U.S. Rep. Anna Eshoo called the mob storming the U.S. Capitol Wednesday (Jan. 6) an insurrection, backed impeaching President Donald Trump and said this was the saddest day of her life.

“It was an attempt of a coup in our country,” Eshoo said in an interview with the Town Crier. “They were incited by the President of the United States of America.”

Eshoo represents the 18th California Congressional District, which includes Los Altos, Los Altos Hills and Mountain View.

Congress was set to certify the electoral college votes Wednesday, which is typically an uncontroversial, procedural step. This time was different. With Trump continuing to refuse to accept his loss, a group of Republican senators and representatives planned to object to the certification of electors in certain states President-elect Joe Biden won.

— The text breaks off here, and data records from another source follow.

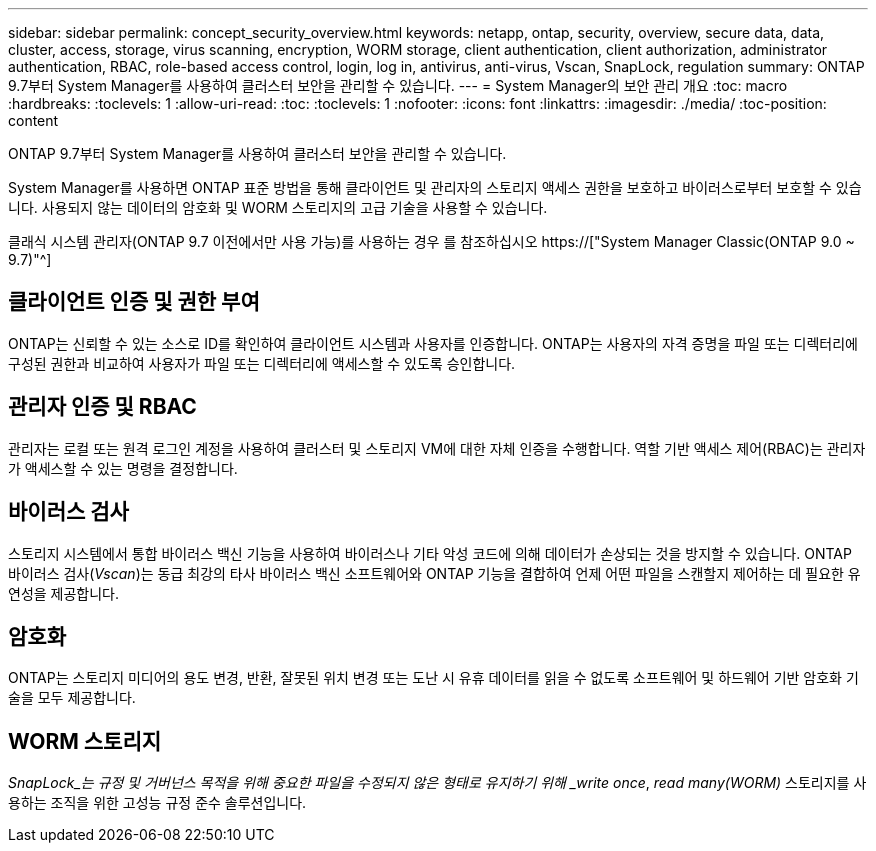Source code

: ---
sidebar: sidebar 
permalink: concept_security_overview.html 
keywords: netapp, ontap, security, overview, secure data, data, cluster, access, storage, virus scanning, encryption, WORM storage, client authentication, client authorization, administrator authentication, RBAC, role-based access control, login, log in, antivirus, anti-virus, Vscan, SnapLock, regulation 
summary: ONTAP 9.7부터 System Manager를 사용하여 클러스터 보안을 관리할 수 있습니다. 
---
= System Manager의 보안 관리 개요
:toc: macro
:hardbreaks:
:toclevels: 1
:allow-uri-read: 
:toc: 
:toclevels: 1
:nofooter: 
:icons: font
:linkattrs: 
:imagesdir: ./media/
:toc-position: content


[role="lead"]
ONTAP 9.7부터 System Manager를 사용하여 클러스터 보안을 관리할 수 있습니다.

System Manager를 사용하면 ONTAP 표준 방법을 통해 클라이언트 및 관리자의 스토리지 액세스 권한을 보호하고 바이러스로부터 보호할 수 있습니다. 사용되지 않는 데이터의 암호화 및 WORM 스토리지의 고급 기술을 사용할 수 있습니다.

클래식 시스템 관리자(ONTAP 9.7 이전에서만 사용 가능)를 사용하는 경우 를 참조하십시오  https://["System Manager Classic(ONTAP 9.0 ~ 9.7)"^]



== 클라이언트 인증 및 권한 부여

ONTAP는 신뢰할 수 있는 소스로 ID를 확인하여 클라이언트 시스템과 사용자를 인증합니다. ONTAP는 사용자의 자격 증명을 파일 또는 디렉터리에 구성된 권한과 비교하여 사용자가 파일 또는 디렉터리에 액세스할 수 있도록 승인합니다.



== 관리자 인증 및 RBAC

관리자는 로컬 또는 원격 로그인 계정을 사용하여 클러스터 및 스토리지 VM에 대한 자체 인증을 수행합니다. 역할 기반 액세스 제어(RBAC)는 관리자가 액세스할 수 있는 명령을 결정합니다.



== 바이러스 검사

스토리지 시스템에서 통합 바이러스 백신 기능을 사용하여 바이러스나 기타 악성 코드에 의해 데이터가 손상되는 것을 방지할 수 있습니다. ONTAP 바이러스 검사(_Vscan_)는 동급 최강의 타사 바이러스 백신 소프트웨어와 ONTAP 기능을 결합하여 언제 어떤 파일을 스캔할지 제어하는 데 필요한 유연성을 제공합니다.



== 암호화

ONTAP는 스토리지 미디어의 용도 변경, 반환, 잘못된 위치 변경 또는 도난 시 유휴 데이터를 읽을 수 없도록 소프트웨어 및 하드웨어 기반 암호화 기술을 모두 제공합니다.



== WORM 스토리지

_SnapLock_는 규정 및 거버넌스 목적을 위해 중요한 파일을 수정되지 않은 형태로 유지하기 위해 _write once_, _read many(WORM)_ 스토리지를 사용하는 조직을 위한 고성능 규정 준수 솔루션입니다.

As Congress debated the certification of Arizona’s electors, a crowd coming from a speech given by Trump broke into the Capitol building, forcing members of Congress and others to evacuate. The mob forced its way into the Senate and House chambers, overtaking the Capitol for hours.

By the time Eshoo spoke with the Town Crier at roughly 6:45 p.m. EST, she was sheltering in a locked, interior room within one of the House office buildings. Congress later reconvened and certified the Electoral College votes.

Eshoo said that the day’s events were a “dangerous first” in the country’s history and supported impeaching the president.

“If I had my way, this man would be impeached in 24 hours or less, because he has violated the Constitution,” Eshoo said. “I don’t even think he understands it.”

In a written statement on Thursday (Jan. 7), Eshoo announced that she was cosponsoring articles of impeachment, set to be filed on Monday (Jan. 11).

As for those members of Congress who objected to certifying the Electoral College votes, Eshoo said they didn’t surprise her, but that she considers them to be “traitors to our country” for perpetrating a lie about the vote count.

Despite all the evidence, Eshoo said the president has continued to refuse to accept the fact of his loss and allow a peaceful transition of power.

“The President used his voice to incite his followers all over again,” Eshoo said. “It really is just about the saddest day of my life to witness this.”

Over nearly three decades serving in Congress, Eshoo said she has been through two impeachments, voted on a war resolution and experienced multiple near collapses of the economy. None of that, she said, compared to what happened Wednesday.

“For citizens of our country to attack our democracy at the behest of the President of the United States – no, I’ve never experienced anything like this, and I don’t think anyone else has either,” Eshoo said.

Eshoo added that it's important for lawmakers to resume governing, prepare for Biden’s inauguration and stay “laser-beam focused” on the needs of the American people, including fighting the coronavirus, ensuring vaccines are distributed and rebuilding the economy.

“We have a lot of work to do and hopefully (by) addressing these challenges, it will help rebuild the confidence of people in our democratic institutions,” Eshoo said. “I don’t think that it’s going to be an easy thing to do, but nonetheless I think we have to work very hard on it.”

This article was updated at 3:30 p.m. Jan. 7 to include that Eshoo is now cosponsoring articles of impeachment.